Instructions to follow ▸ This exercise calls for the line with "9mm, 36mm: 0.158 -> 0.1579", the line with "Coordinacion Politica, DEVENGADO: 631000000", and all lines between them in the material below, output exactly and with no other lines.

Provided information ▸
BEGIN

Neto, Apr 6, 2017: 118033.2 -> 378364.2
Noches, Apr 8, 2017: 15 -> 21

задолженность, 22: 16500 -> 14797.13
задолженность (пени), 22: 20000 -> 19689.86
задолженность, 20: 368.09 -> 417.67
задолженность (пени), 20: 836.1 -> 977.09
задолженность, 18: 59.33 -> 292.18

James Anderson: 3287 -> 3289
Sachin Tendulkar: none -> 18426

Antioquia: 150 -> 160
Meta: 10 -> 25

END
BEGIN

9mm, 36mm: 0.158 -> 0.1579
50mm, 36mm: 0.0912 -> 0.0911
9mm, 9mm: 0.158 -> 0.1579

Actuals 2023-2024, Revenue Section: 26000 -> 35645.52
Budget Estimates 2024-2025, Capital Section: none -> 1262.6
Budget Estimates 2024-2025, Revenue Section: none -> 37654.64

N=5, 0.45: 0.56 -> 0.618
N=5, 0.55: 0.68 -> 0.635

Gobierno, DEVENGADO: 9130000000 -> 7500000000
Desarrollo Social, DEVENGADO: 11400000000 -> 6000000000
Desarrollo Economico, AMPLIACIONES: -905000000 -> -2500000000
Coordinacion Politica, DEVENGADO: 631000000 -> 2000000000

END
BEGIN

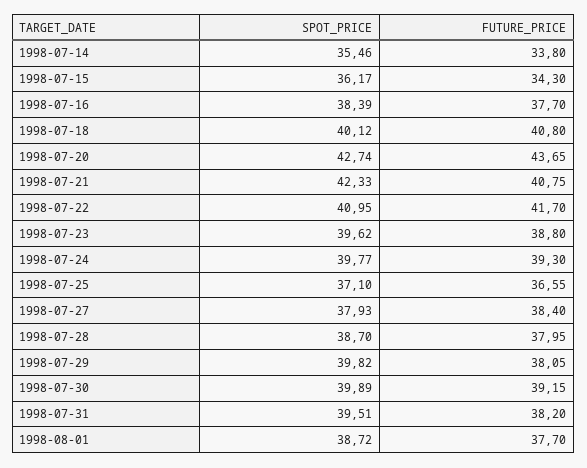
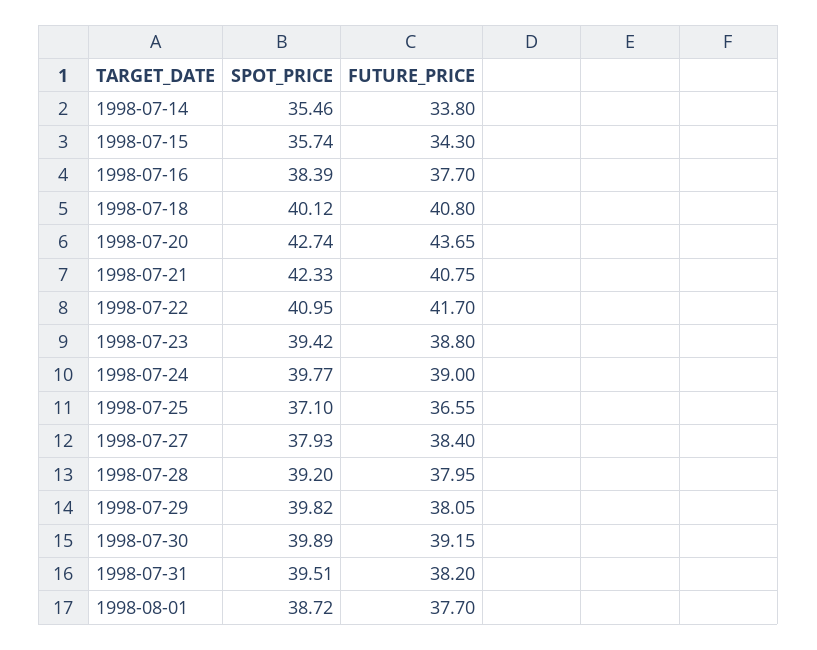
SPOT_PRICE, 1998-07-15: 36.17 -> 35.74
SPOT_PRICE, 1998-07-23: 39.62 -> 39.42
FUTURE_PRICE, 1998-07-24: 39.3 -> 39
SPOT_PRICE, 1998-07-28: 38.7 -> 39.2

END

Completed exercise ▸
9mm, 36mm: 0.158 -> 0.1579
50mm, 36mm: 0.0912 -> 0.0911
9mm, 9mm: 0.158 -> 0.1579

Actuals 2023-2024, Revenue Section: 26000 -> 35645.52
Budget Estimates 2024-2025, Capital Section: none -> 1262.6
Budget Estimates 2024-2025, Revenue Section: none -> 37654.64

N=5, 0.45: 0.56 -> 0.618
N=5, 0.55: 0.68 -> 0.635

Gobierno, DEVENGADO: 9130000000 -> 7500000000
Desarrollo Social, DEVENGADO: 11400000000 -> 6000000000
Desarrollo Economico, AMPLIACIONES: -905000000 -> -2500000000
Coordinacion Politica, DEVENGADO: 631000000 -> 2000000000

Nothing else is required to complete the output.